[CONSIGNE A]:
D'après l'extrait sur Merci pour ce moment, quel rôle jouent les derniers paragraphes du récit ? Justifiez en une à trois phrases.
[CONSIGNE B]:
Reproduisez l'extrait sur Merci pour ce moment en commençant aux mots « Or, il ne sera » et en vous arrêtant après « affirme madame Trierweiler. ».

Quelles que soient les intentions du texte, nous l'affirmons comme un postulat : il convient d'accueillir ce livre pour ce qu'il est, c'est-à-dire une œuvre littéraire. Et la preuve qu'il s'agit d'une œuvre littéraire : les journalistes, dans leur immense majorité, en ont parlé avant de l'avoir lue. Comble de désarroi : depuis la publication de l'ouvrage, il n'est pas un commentaire qui, enjambant l'écriture, ne privilégie pas les sujets évoqués, d'abord un vaste psychodrame sentimental au sommet de l'Etat, mais aussi la formidable complexité du Chef de nos armées, et enfin les conséquences sur l'image du premier d'entre nous.

Or, il ne sera pas dit, ne sera jamais dit que Merci pour ce moment repose sur une structure cohérente : l'avant-propos qui justifie l'entreprise, éminemment rousseauiste, exprime un désir de « transparence », pour reprendre le célèbre mot de Jean Starobinski. « J'ai trop besoin de vérité », écrit l'auteur, rétablissant, comme le grand Jean-Jacques, les lignes d'une image déformée. Par qui ? Vous, moi, les médias, la Terre entière. Si la paresse nous conduit à l'ellipse des autres chapitres -au demeurant passionnants-, nous constatons que les derniers paragraphes du récit répondent en écho à ce pacte de sincérité établi avec le lecteur, sésame sans lequel l'autobiographie n'est qu'un roman déguisé : « Tout ce que j'écris dans ce livre est vrai » affirme madame Trierweiler.

[LISTE FOURNIE]:
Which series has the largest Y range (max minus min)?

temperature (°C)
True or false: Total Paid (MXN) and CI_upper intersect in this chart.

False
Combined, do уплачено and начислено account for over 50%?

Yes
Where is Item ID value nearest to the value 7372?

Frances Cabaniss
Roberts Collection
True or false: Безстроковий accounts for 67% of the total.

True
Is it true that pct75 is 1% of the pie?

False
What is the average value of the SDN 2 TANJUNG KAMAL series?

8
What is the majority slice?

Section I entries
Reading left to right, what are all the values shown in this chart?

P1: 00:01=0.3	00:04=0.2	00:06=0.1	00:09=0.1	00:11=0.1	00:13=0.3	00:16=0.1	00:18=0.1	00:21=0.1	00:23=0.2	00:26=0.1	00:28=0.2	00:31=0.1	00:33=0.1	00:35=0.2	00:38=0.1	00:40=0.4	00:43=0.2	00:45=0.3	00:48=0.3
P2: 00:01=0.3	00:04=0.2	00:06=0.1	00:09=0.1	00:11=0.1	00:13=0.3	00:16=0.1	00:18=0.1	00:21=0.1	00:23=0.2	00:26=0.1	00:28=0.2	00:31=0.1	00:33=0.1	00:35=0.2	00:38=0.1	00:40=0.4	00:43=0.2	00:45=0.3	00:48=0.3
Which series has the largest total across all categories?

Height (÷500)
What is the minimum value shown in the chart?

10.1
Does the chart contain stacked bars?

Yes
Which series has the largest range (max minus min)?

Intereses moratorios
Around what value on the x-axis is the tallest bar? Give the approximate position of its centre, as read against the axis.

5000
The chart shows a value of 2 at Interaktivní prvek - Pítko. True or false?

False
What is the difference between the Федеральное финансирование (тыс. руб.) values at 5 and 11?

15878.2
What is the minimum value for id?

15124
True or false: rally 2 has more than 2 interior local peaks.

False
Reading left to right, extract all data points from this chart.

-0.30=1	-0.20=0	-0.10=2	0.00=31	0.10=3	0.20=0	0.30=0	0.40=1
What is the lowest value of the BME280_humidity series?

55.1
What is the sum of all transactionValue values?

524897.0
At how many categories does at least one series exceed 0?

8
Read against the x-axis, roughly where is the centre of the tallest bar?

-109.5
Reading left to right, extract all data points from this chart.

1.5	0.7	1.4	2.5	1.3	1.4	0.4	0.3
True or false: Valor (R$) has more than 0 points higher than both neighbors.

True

[RÉPONSE A]:
Les derniers paragraphes répondent en écho au pacte de sincérité établi avec le lecteur dans l'avant-propos, en affirmant : « Tout ce que j'écris dans ce livre est vrai ». Ce pacte est essentiel, car sans lui l'autobiographie n'est qu'un roman déguisé.

[RÉPONSE B]:
Or, il ne sera pas dit, ne sera jamais dit que Merci pour ce moment repose sur une structure cohérente : l'avant-propos qui justifie l'entreprise, éminemment rousseauiste, exprime un désir de « transparence », pour reprendre le célèbre mot de Jean Starobinski. « J'ai trop besoin de vérité », écrit l'auteur, rétablissant, comme le grand Jean-Jacques, les lignes d'une image déformée. Par qui ? Vous, moi, les médias, la Terre entière. Si la paresse nous conduit à l'ellipse des autres chapitres -au demeurant passionnants-, nous constatons que les derniers paragraphes du récit répondent en écho à ce pacte de sincérité établi avec le lecteur, sésame sans lequel l'autobiographie n'est qu'un roman déguisé : « Tout ce que j'écris dans ce livre est vrai » affirme madame Trierweiler.